Every visit, dad stayed past his bedtime every night, patiently waiting for Steve and I to be done with the day, so we can watch something on tv together, or play a few games of backgammon.
Dad was a long time smoker. When I was pregnant, I wrote him a letter in the voice of my unborn baby, asking him to kick his habit for the baby's sake. He did it cold turkey when Naomi is born.
I was his confidante. He shared feelings with me otherwise he kept to himself. I teased him, and we laughed at our jokes. Coming from a different culture and exposure of foods, he was open minded to anything I put his way. Once, I told dad to try my favorite "king of fruits" durian when he was in Singapore. He ate the whole fruit with me outside the house because steve and my mother-in-law can't even tolerate the smell from a mile away.
My father-in-law, when he was still in his good health, held my hands, looked me in the eye, and told me how he appreciated how I've helped Steve and him become closer after Steve and I got married. He showed me heartfelt appreciation.

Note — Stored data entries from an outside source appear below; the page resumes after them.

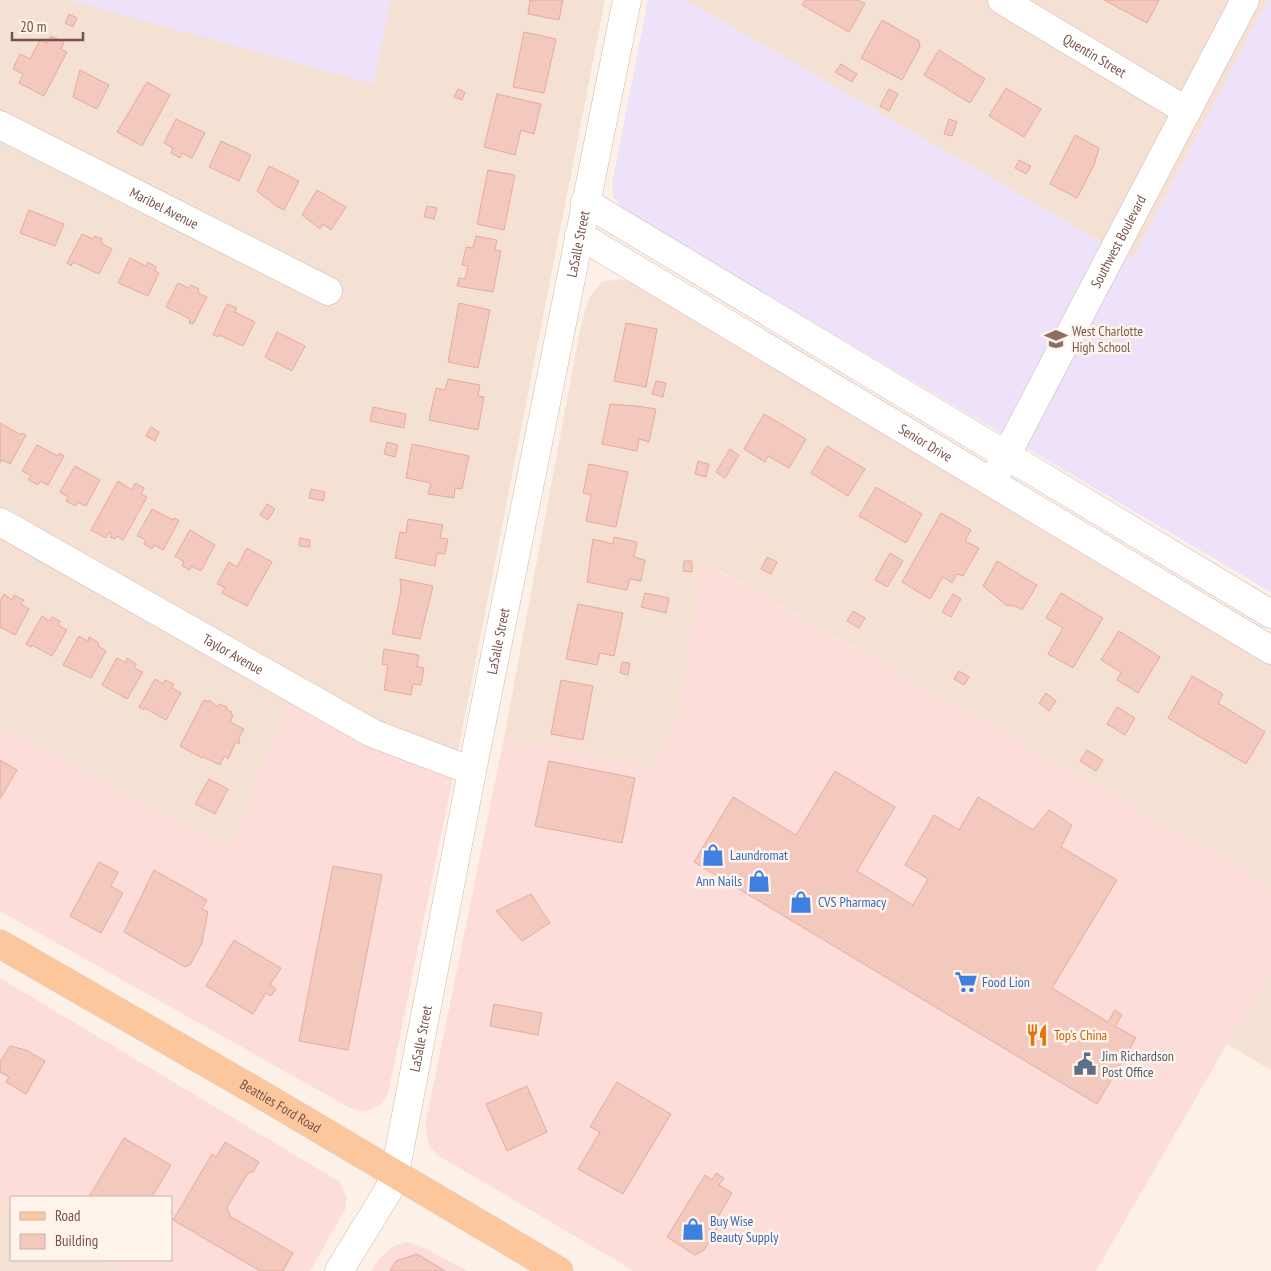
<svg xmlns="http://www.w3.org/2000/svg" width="1271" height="1271" viewBox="0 0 1271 1271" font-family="'PT Sans Narrow',sans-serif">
<rect width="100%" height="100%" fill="#fdf0e6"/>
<g fill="#f5e0d4">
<path d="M0,0H605L453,777L290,699L231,845L0,728Z"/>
<path d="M686,0H1268L1132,260Z"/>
<path d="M620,279L639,285L790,378L1137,582L1271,663V886L703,561L680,709L651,767L504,738L580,330L589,298L602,282Z"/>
<path d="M1271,973V1070L1227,1044Z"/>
<path d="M0,1201L11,1208V1260H100L119,1271H0Z"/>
</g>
<g fill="#fdddd9">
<path d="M702,561L1271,886V973L1227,1044L1096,1271H634L439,1156L429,1146L425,1127L504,738L651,767L680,709Z"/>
<path d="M290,698L453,777L388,1094L380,1105L365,1112L350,1108L0,911V728L231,845Z"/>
<path d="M0,978L340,1182L347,1198L345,1210L310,1271H119L100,1260H171V1197H11V1208L0,1201Z"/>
<path d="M408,1242L423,1247L467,1271H371L380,1258L394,1246Z"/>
</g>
<g fill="#ede2f9">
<path d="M69,0H391L373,84Z"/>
<path d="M648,0H686L1132,260L1268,0H1271V592L623,210L614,198L612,183Z"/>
</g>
<g fill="#f3c8bd" stroke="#e6ab9c">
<path d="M530,0H563L559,20L528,14Z"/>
<path d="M805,0H858L865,4L849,32L802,5Z"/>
<path d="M1104,0H1159L1147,23Z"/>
<path d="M69,14L77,18L73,27L65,23Z"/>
<path d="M882,20L919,41L920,47L902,80L861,58Z"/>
<path d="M524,32L556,39L544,93L513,87Z"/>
<path d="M51,36L64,42L61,49L67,52L44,96L19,83L23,74L13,69L20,54L30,59L40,40L47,43Z"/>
<path d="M939,50L985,79L970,103L924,75Z"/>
<path d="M841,64L857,74L852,82L835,72Z"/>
<path d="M80,70L109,85L97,109L73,97Z"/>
<path d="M147,82L170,95L142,146L117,132Z"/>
<path d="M1006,88L1041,109L1024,137L989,116Z"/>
<path d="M458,89L465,92L462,100L454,97Z"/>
<path d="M889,89L898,94L889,111L880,106Z"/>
<path d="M497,94L541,104L534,134L521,130L515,155L484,147Z"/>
<path d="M176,119L205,133L192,158L182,153L180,158L171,153L173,148L164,143Z"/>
<path d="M949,119L957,122L952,136L944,134Z"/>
<path d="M1075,135L1099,148L1094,165L1077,198L1050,184Z"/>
<path d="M221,141L251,155L239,181L209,167Z"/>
<path d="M1019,160L1031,166L1026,174L1015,168Z"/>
<path d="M269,166L299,181L284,210L276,206L257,191Z"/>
<path d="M488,170L515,175L504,230L477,224Z"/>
<path d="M317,190L346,207L331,230L323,224L320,229L302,215Z"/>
<path d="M427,206L437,208L434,219L424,217Z"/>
<path d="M29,210L64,224L55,246L20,233Z"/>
<path d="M82,234L93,239L95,236L102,239L101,243L112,249L99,274L73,262L71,266L67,263Z"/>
<path d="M476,236L497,240L495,250L501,251L493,292L457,286L459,278L465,279L468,266L462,265L466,247L473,248Z"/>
<path d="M130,258L146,266L148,262L156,267L155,271L159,273L148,296L118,283Z"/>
<path d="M178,283L189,288L191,285L199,289L198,293L207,297L193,324L189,323L190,319L166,307Z"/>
<path d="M459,303L490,310L478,368L448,362Z"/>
<path d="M227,304L237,308L235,312L255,322L243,346L219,335L218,337L213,335Z"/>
<path d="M626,323L657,329L646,387L614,381Z"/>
<path d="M277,332L305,346L292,371L265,357Z"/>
<path d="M448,379L480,385L478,396L484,397L478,430L429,420L436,388L445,390Z"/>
<path d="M656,381L666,383L663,397L652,394Z"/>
<path d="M610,404L637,406L656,409L649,442L639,439L637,451L602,444Z"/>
<path d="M373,407L406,414L404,428L370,421Z"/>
<path d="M764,414L806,439L789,468L768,456L765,462L744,449Z"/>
<path d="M0,423L21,435L22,433L26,435L10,464L2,460L0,463Z"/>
<path d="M151,427L159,432L155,441L146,436Z"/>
<path d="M387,442L398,445L395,457L384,454Z"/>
<path d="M412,444L469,456L462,489L455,488L454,498L428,494L431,483L406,478Z"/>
<path d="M37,445L58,456L59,453L64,456L48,485L40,481L38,485L28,480L31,476L22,471Z"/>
<path d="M827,446L865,469L848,496L811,473Z"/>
<path d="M730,449L739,455L725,478L716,472Z"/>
<path d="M698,461L709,464L706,477L695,474Z"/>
<path d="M589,464L628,472L616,527L586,521L591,495L583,493Z"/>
<path d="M75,466L100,480L86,506L77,502L76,506L66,501L68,497L60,492Z"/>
<path d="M118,481L132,490L135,483L144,488L141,494L147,497L123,540L117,536L115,539L110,537L111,533L109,532L106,538L91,530Z"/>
<path d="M876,487L922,514L906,543L859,516Z"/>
<path d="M311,489L325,492L323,501L309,498Z"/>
<path d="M267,504L275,509L268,520L260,515Z"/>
<path d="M152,509L173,520L174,518L179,521L163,550L154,545L152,549L146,545L144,544L146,540L137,536Z"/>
<path d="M941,513L971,530L965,541L979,548L963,576L957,574L952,583L943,577L930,599L902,582Z"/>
<path d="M408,519L443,525L440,538L448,539L445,554L437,553L435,566L395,558L400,532L406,533Z"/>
<path d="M190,530L215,545L201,571L191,566L190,570L182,566L184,562L175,556Z"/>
<path d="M614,537L637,542L634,557L645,560L641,581L630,579L627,590L587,582L593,539L613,544Z"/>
<path d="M300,538L310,540V547L299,546Z"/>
<path d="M247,548L272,562L247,606L222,593L225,588L217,584L229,562L237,567Z"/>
<path d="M890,553L903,561L887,587L875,580Z"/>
<path d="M767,557L777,562L771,574L761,569Z"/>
<path d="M684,561H692V572L683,571Z"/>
<path d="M997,561L1037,585L1022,610L1015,606L1006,605L983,586Z"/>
<path d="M400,579L433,586L420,639L392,634L401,591Z"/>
<path d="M645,593L669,598L666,613L641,607Z"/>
<path d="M1061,593L1103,618L1073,668L1048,654L1063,628L1046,618Z"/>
<path d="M4,594L12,600L14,595L24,600L21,604L29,609L15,635L0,627V601Z"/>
<path d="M953,594L961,599L951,617L942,612Z"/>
<path d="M578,604L623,613L614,656L600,653L597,665L566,659Z"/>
<path d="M853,611L865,618L859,628L847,621Z"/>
<path d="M42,616L50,621L52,617L60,621L58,625L67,630L52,656L32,645L31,647L26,644Z"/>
<path d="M1119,631L1160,657L1138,693L1117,680L1121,672L1101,660Z"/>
<path d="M79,636L88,641L89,637L99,643L98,646L106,651L91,678L63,665Z"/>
<path d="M384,649L419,655L417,667L424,668L421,685L413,684L411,695L384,690L388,665L382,664Z"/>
<path d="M117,658L126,663L127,658L136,664L134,668L143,672L127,699L102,685Z"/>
<path d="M622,662L630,663L628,675L620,673Z"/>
<path d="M959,671L969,677L964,685L954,679Z"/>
<path d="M1192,676L1223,694L1218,703L1265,732L1246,764L1168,718Z"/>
<path d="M155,679L163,684L165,680L174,684L172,688L181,693L166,720L145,708L144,710L139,707Z"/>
<path d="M561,680L593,686L583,740L551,734Z"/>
<path d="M1046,693L1056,701L1049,711L1039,703Z"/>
<path d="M204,700L209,702V700L218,707L219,704L227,707L226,709L232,712L231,714L233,715L230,722L244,729L238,739L240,740L239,744L236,742L228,759L224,756L220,765L203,757L202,758L180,746Z"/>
<path d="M1117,707L1135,718L1125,735L1107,724Z"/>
<path d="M1087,750L1103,760L1096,771L1080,761Z"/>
<path d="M0,760L17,770L0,799Z"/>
<path d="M549,761L635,778L622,843L535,826Z"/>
<path d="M835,771L895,807L857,871L913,905L928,879L905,865L934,815L959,830L978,797L1033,830L1049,810L1072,825L1061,847L1117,880L1052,988L1108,1022L1115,1010L1122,1015L1115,1026L1136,1038L1097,1104L694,862L733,797L796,835Z"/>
<path d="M209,779L228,789L215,814L195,804Z"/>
<path d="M99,862L118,872L111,886L123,893L101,933L70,916Z"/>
<path d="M333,866L382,875L348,1050L299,1041Z"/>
<path d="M154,870L207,900L202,909L208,912L202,943L190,965L185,967L124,932Z"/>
<path d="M531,894L550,923L522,941L496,911Z"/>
<path d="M234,940L281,968L270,985L276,989L271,996L266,993L253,1014L206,986Z"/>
<path d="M494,1004L542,1013L538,1035L490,1026Z"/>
<path d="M10,1046L26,1050L45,1061L26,1094L6,1082L9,1077L0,1072V1062Z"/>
<path d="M617,1082L671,1114L623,1194L578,1169L600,1132L590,1127Z"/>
<path d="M527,1086L547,1132L507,1151L486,1104Z"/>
<path d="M124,1138L171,1165L152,1197H89Z"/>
<path d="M225,1142L259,1162L253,1172L248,1173L227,1207L230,1216L293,1253L283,1271H260L173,1220L212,1154L216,1157Z"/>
<path d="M716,1173L724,1178L719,1185L732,1193L718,1217L723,1220L704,1250L695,1255L667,1237L705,1175L712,1180Z"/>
<path d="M417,1254L445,1271H390L396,1261Z"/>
</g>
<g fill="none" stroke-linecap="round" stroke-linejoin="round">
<defs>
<g id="minor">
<path id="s1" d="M1002,0L1187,111"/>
<path id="s2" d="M0,125L328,291"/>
<path d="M585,202L1271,614"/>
<path id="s3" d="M579,235L1271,650"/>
<path id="s4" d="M998,471L1245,0"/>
<path id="s5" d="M0,522L372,733L472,771"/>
<path id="s6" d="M339,1271L388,1191L395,1173L472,771L627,0"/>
</g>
<g id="major">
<path id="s7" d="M0,944L257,1092L559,1271"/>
</g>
</defs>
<use href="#minor" stroke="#d1b7ae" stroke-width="29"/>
<use href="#major" stroke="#d9cecc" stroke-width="29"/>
<use href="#minor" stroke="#fff" stroke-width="28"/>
<use href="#major" stroke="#fdc79d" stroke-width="28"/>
</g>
<defs>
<symbol id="school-bare" viewBox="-9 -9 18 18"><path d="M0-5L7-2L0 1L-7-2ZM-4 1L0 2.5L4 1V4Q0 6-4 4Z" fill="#8d6e63" stroke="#fff4ec" stroke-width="2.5" paint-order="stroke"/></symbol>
<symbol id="shop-bare" viewBox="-9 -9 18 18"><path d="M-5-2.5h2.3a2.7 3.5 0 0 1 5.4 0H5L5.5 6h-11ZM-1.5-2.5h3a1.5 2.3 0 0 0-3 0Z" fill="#3f7fe0" stroke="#fff4ec" stroke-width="2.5" paint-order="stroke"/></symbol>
<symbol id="supermarket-bare" viewBox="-9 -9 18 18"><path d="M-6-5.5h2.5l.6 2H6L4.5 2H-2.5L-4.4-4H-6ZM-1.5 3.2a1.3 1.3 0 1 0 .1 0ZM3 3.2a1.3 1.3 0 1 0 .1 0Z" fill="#3f7fe0" stroke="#fff4ec" stroke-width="2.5" paint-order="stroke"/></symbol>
<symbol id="restaurant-bare" viewBox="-9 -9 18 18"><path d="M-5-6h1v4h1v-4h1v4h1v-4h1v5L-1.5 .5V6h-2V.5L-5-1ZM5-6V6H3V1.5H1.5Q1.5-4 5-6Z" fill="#e8710a" stroke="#fff4ec" stroke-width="2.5" paint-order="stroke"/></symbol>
<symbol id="civic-bare" viewBox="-9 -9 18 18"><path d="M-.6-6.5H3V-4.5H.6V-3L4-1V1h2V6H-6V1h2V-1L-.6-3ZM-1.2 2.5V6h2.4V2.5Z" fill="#5c6f8a" stroke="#fff4ec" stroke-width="2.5" paint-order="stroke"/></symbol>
</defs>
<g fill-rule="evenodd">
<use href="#school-bare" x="1040" y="323" width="32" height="32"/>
<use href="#shop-bare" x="697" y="839" width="32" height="32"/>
<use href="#shop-bare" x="743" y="865" width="32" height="32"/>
<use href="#shop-bare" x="785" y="886" width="32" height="32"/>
<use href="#supermarket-bare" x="950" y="966" width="32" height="32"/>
<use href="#restaurant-bare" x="1021" y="1019" width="32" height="32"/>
<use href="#civic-bare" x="1069" y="1048" width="32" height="32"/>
<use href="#shop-bare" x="677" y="1213" width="32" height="32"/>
</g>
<g text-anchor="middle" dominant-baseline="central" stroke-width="5" stroke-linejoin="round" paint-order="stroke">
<g font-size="14" fill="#77514a" stroke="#fff4ec">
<text stroke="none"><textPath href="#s1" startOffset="108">Quentin Street</textPath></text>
<text stroke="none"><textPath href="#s2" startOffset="184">Maribel Avenue</textPath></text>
<text stroke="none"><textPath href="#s4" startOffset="259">Southwest Boulevard</textPath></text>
<text stroke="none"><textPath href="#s6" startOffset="1060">LaSalle Street</textPath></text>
<text stroke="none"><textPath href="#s3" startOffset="404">Senior Drive</textPath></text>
<text stroke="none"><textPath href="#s6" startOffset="655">LaSalle Street</textPath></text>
<text stroke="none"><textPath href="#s5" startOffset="268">Taylor Avenue</textPath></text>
<text stroke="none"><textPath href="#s6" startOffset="250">LaSalle Street</textPath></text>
<text stroke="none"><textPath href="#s7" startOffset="324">Beatties Ford Road</textPath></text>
</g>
<g font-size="14" fill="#785e54" stroke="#fff4ec" text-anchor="start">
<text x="1072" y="331">West Charlotte<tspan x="1072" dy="16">High School</tspan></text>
</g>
<g font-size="14" fill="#366cbe" stroke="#fff4ec" text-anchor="start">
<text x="730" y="855">Laundromat</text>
<text x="742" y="881" text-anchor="end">Ann Nails</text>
<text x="818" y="902">CVS Pharmacy</text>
<text x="982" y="982">Food Lion</text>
<text x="710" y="1221">Buy Wise<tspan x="710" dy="16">Beauty Supply</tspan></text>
</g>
<g font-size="14" fill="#c56008" stroke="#fff4ec" text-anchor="start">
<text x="1054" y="1035">Top's China</text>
</g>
<g font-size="14" fill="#4e5e75" stroke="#fff4ec" text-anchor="start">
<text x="1102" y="1056">Jim Richardson<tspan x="1102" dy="16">Post Office</tspan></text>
</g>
</g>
<rect x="10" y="1196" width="162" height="65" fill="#fff4ec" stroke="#c9b3ab"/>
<rect x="20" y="1212" width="25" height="8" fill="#fdc79d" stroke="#c9b3ab"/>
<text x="55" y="1221" font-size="15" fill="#77514a">Road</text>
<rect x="20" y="1234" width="25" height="15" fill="#f3c8bd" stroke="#c9b3ab"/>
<text x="55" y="1246" font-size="15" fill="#77514a">Building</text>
<path d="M12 32v8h71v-8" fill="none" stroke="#77514a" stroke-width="2.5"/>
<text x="20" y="32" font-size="15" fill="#77514a" stroke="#fff4ec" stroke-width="4" paint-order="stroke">20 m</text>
</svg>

I miss Dad. He is the one person I truly can say I have no regrets with. We have said and showed our adoration of each other during his time here on earth.
Thank you dad!
May you now be in a place full of love, compassion and colors."
"Thanksgiving will always carry extra meaning for me after today.
This morning, at 8:28am, my father and one of the true heroes of my life, Gabriel Mallouk passed away. Over the past 24 hours, he was surrounded by immense amounts of love from his family and all of his grandchildren -- and despite having recently suffered a stroke and years of worsening dementia -- he knew we were there, and let us know that he knew. He was a fighter, and fought to the end, before giving into a peaceful last breath.
My father travelled an incredible journey in his 80 years. Born in Haifa, Palestine -- he was left in a Catholic orphanage in Jerusalem at 5 years old as his family had to leave a war-torn land on foot as refugees, and couldn't bring him or his younger sister. After refusing to become a priest (fortunate for me), he re-united with his mother and older brothers in Beirut, Lebanon in his late teens, then immigrated to Canada a few years later as refugees.
Dad was the prototypical example of a refugee who arrived in his new country without a penny to his name, worked hard and built a life for his family. He started multiple businesses, won recognition multiple times for being at the top of his field, was active in community causes, and became very active in supporting political causes and candidates that he believed in. Yet he still found time to drive me to hockey practices and games, have breakfast with me every Saturday morning after practice, and was proud for his company's name to be my team's sponsor every year I played.
Those who met dad knew his generosity, his warmth, and his love. He always had a big warm smile for anybody around him, and often a big hug for those he knew. He never hesitated to give his time and energy to worthy causes - always trying to make his adopted community and country a better place.
Throughout my life I looked up to him. He taught me what it means to be responsible as a husband and as a father, how to be honest and upstanding, and how to always try to make the world a better place. I can only hope to replicate in my time on this planet the incredible feats he accomplished.
I miss you dad, and I will love you always."